Staff and pupils at a north London primary dusted off the poetry of William Blake to provide the inspiration for a contemporary musical. Simon Tait reports
What can William Blake, the visionary artist, poet, printer and, for most of his contemporaries, irredeemable crank, who died in 1828, possibly have in common with primary-school children at the end of the 20th century?
On the face of it, not much, but the headteacher of an Islington school and three artists - a musician, a dancer and a painter - were convinced otherwise and the result has been a triumphant production at Moorfields Primary School, involving each of the 230 pupils and the staff for the whole school year.
It has been unifying in both playground and staffroom, says headteacher Pru Jarmyn. "It has had an amazing effect, particularly as the performances got closer. Children who did not normally shine found something to be inspired by in the project. Behaviour improved and as we got closer to the performance, there were practically no playground incidents. The staff - who goodness knows have enough on their plate - are bursting with ideas now that they see what can happen." The Blake project plumbed hidden depths with them too: two weeks before curtain up, one teacher shyly revealed that she played the clarinet as a hobby and asked if she could add it to the band. Her haunting tones over the percussion added much to the effect.
Blake would have been proud. Kevin White, a professional trumpet player and former head of music at Moorfields, met painter Stan Peskett socially three years ago, and the idea was born. Peskett, who had worked with children on many of his commissioned murals, had created one in Peckham on the theme of Blake's first vision, which happened in Peckham Rye "It was Blake's Songs of Innocence and (Songs of) Experience that particularly struck me," Peskett says. "I didn't want it to be a direct transfer of text, but I thought about what this poem says and it analyses what gives a constructive life, and especially the need for thinking and finding answers."

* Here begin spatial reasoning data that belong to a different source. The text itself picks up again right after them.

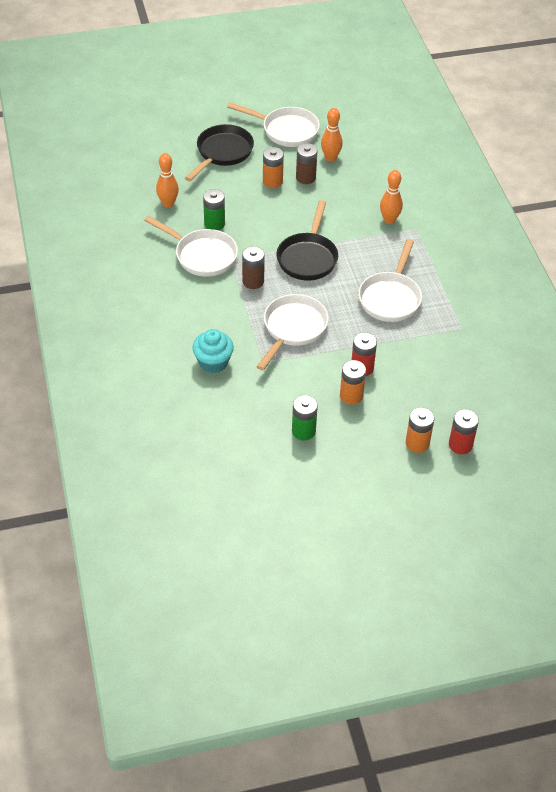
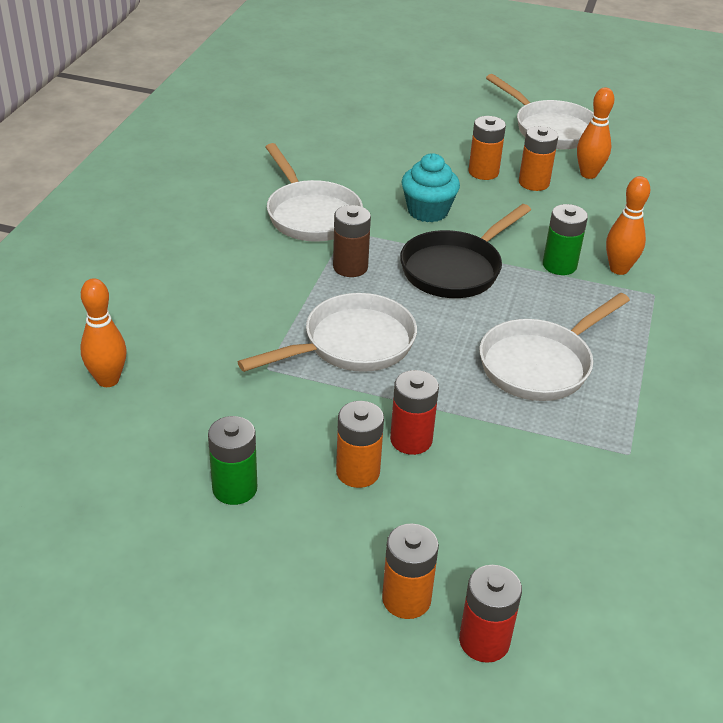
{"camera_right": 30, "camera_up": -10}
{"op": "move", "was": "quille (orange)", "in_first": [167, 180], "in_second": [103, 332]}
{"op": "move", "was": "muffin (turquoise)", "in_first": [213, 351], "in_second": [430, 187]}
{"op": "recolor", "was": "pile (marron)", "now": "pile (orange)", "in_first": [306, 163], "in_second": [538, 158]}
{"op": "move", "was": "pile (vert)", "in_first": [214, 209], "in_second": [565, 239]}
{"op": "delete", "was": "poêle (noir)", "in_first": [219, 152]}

Children at all levels in the school were asked for questions to which they had to find answers, such as "Who made the River Thames?"; "How come an eagle can fly?"; "Why is my sister silly?"; "Why do you never let me play?"; "Why does (sic) my teeth fall out?" The musical they created, Little Boy Lost, Little Girl Found, with words by teacher Jenny Matthewsok, who has worked in children's theatre, and choreography by another professional artist, the dancer Maxine Braham, was made contemporary. The boy, Jack, begins his odyssey weighed down with a satchel full of his questions, which becomes lighter as he progresses, until it disappears. He meets a random selection of vices in the shape of giant puppets created by Peskett - the greedy Mr Mac, the slovenly Miss Feelgood, the lustful Miss Lippo - all of whom he analyses and then discards, and several other guides who turn out to be equally lost. Lyca, a child trapped in her own dreams, becomes his most faithful navigator and at each stage Jack is given another piece to the jigsaw puzzle of what he is looking for, and the last piece shows him that it is himself.
The show, an hour long, presents a host of sprites, a large band and a variety of pirates, knights and animals. A representation of the Children's Day Procession from Blake's day, when school children walked to St Paul's Cathedral raising money for the poor children of London, accounts for the entire school's involvement.

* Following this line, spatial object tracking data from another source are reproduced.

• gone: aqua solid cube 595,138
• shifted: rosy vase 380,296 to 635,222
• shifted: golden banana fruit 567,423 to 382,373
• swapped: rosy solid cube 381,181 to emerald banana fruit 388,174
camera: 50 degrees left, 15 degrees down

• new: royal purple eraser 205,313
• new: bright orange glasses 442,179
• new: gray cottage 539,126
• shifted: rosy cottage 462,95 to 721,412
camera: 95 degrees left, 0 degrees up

The music is haunting and precise, the choreography necessarily free but exact and the script uncomplicated but clear.
"It was more exhausting than any of us expected, but amazingly rewarding, " says Pru Jarmyn. "It certainly would not have been possible without the artists, who have been wonderfully patient with all of us. The school will certainly never be the same, and the staff are full of ideas of how we could follow the Blake Project up."
But cost for a follow-up might be an obstacle, even though Little Boy Lost, Little Girl Found was not expensive by most estimates. It was Pounds 6, 500, Pounds 5,000 of which came from a local charity, the Cripplegate Foundation, which fortunately happened to find the project in tune with its policy. The school itself found Pounds 1,000, and Pounds 500 came from the local authority, Islington. "We would like to see the show taken on by a children's theatre company, and we know that some representatives were here to see it," says Kevin White. "It was devised for a wider space - we tried to find a conventional theatre but failed - and to be adaptable for different casts."
Whatever its longevity, Little Boy Lost, Little Girl Found seems to have had an impact in the Moorfields neighbourhood: on the day of the first performance, an array of small posies of flowers mysteriously appeared on the grave of William and Catherine Blake next to the school.